One of the concerns folks have about automated network management systems is that they'll become "automated network destruction systems" if things go wrong; in particular, it's a challenge to figure out what to do when the automation system discovers that the way something is currently configured doesn't match the way the system thinks it ought to be configured.
In a comment on another thread (Reluctance to trust automated network management tools), Kirby Files shares an interesting approach to fixing discrepencies found by automated systems (emphasis mine, and edited slightly to hilight Kirby's two key principles):
I agree that it's a bad thing(tm) to have automated tools "fixing" problems. In our home-grown configuration automation system, we take a different approach for service activation changes vs. auditing errors.
User-requested service activation add/modify/delete actions will identify the set of affected equipment from our service management database, dynamically create the configuration by combining templates with user- and datamodel-derived values, then deploy the changes on each piece of equipment, rolling back if one has an error.
By contrast, our nightly network auditing processes generate a list of reports of inconsistencies between the service management / network inventory database and network device configs. These reports do not in and of themselves cause changes to the network; an Ops user goes through them and decides whether to fix the database or update the network.

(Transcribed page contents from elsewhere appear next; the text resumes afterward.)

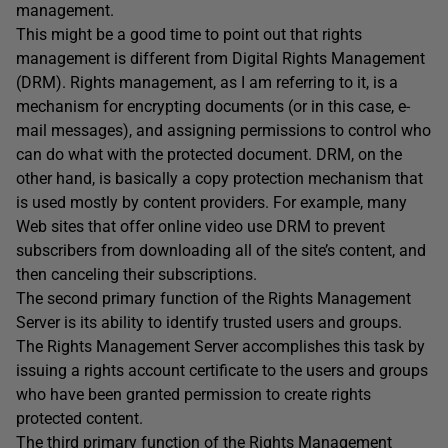
management.
This might be a good time to point out that rights
management is different from Digital Rights Management
(DRM). Rights management, as I am referring to it, is a
mechanism for encrypting documents (or in this case, e-
mail messages), and assigning permissions to control who
can do what with the protected document. DRM, on the
other hand, is basically a copy protection mechanism that
is used mostly by content providers. For example, many
Web sites that offer online video use DRM to prevent
subscribers from downloading all of the site’s content, and
then canceling their subscriptions.
The second primary function of the Rights Management
Server is its ability to identify trusted users and groups.
The Rights Management Server accomplishes this task by
issuing a rights account certificate to the users and groups
who have been granted permission to create rights
protected content.
The third primary function of the Rights Management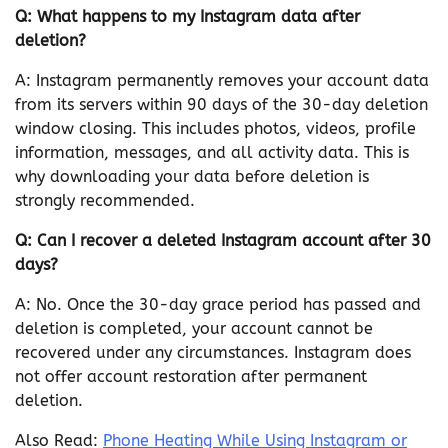
Q: What happens to my Instagram data after
deletion?
A: Instagram permanently removes your account data
from its servers within 90 days of the 30-day deletion
window closing. This includes photos, videos, profile
information, messages, and all activity data. This is
why downloading your data before deletion is
strongly recommended.
Q: Can I recover a deleted Instagram account after 30
days?
A: No. Once the 30-day grace period has passed and
deletion is completed, your account cannot be
recovered under any circumstances. Instagram does
not offer account restoration after permanent
deletion.
Also Read:
Phone Heating While Using Instagram or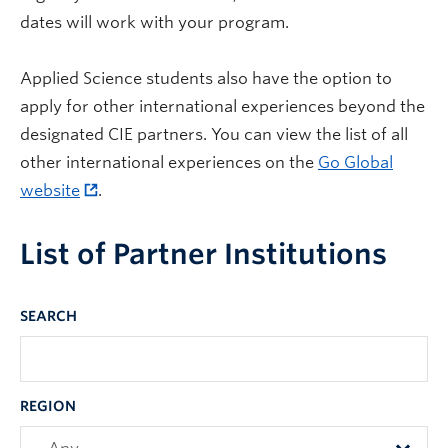
dates will work with your program.
Applied Science students also have the option to
apply for other international experiences beyond the
designated CIE partners. You can view the list of all
other international experiences on the
Go Global
website
.
List of Partner Institutions
SEARCH
REGION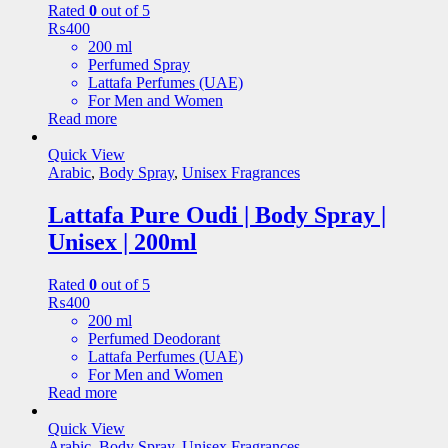
Rated
0
out of 5
₨
400
200 ml
Perfumed Spray
Lattafa Perfumes (UAE)
For Men and Women
Read more
Quick View
Arabic
,
Body Spray
,
Unisex Fragrances
Lattafa Pure Oudi | Body Spray |
Unisex | 200ml
Rated
0
out of 5
₨
400
200 ml
Perfumed Deodorant
Lattafa Perfumes (UAE)
For Men and Women
Read more
Quick View
Arabic
,
Body Spray
,
Unisex Fragrances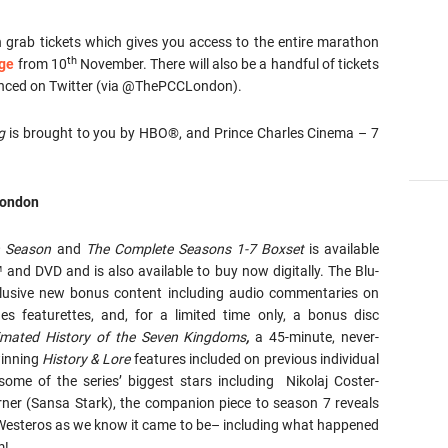
n grab tickets which gives you access to the entire marathon
th
age
from 10
November. There will also be a handful of tickets
unced on Twitter (via @ThePCCLondon).
g
is brought to you by HBO®, and Prince Charles Cinema – 7
ondon
h Season
and
The Complete Seasons 1-7 Boxset
is available
nd DVD and is also available to buy now digitally. The Blu-
lusive new bonus content including audio commentaries on
s featurettes, and, for a limited time only, a bonus disc
imated History of the Seven Kingdoms
,
a 45-minute, never-
winning
History & Lore
features included on previous individual
ome of the series’ biggest stars including Nikolaj Coster-
ner (Sansa Stark), the companion piece to season 7 reveals
f Westeros as we know it came to be– including what happened
m!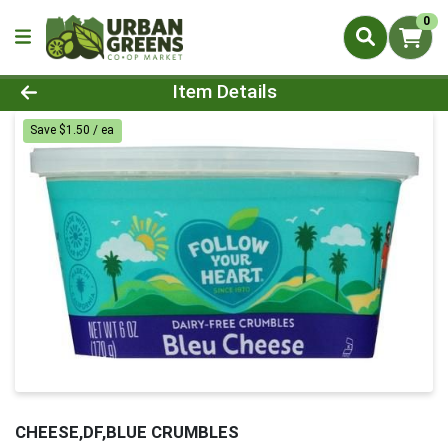
0
Product Details Page
Item Details
Save $1.50 / ea
CHEESE,DF,BLUE CRUMBLES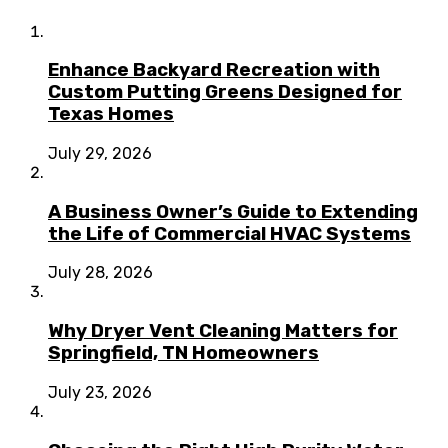
Enhance Backyard Recreation with
Custom Putting Greens Designed for
Texas Homes
July 29, 2026
A Business Owner’s Guide to Extending
the Life of Commercial HVAC Systems
July 28, 2026
Why Dryer Vent Cleaning Matters for
Springfield, TN Homeowners
July 23, 2026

This follows from two personal principles of configuration managment
- The database is always right
- Don't fix what you don't understand
Under this process model, manual entry for service activation is avoided, but there's no automated "fixing" of unexpected configurations that might break the network.
NMS Software Lead
I think that these are very powerful principles, good advice, and a good way to approach real-world deployments of automated systems. Thanks, Kirby!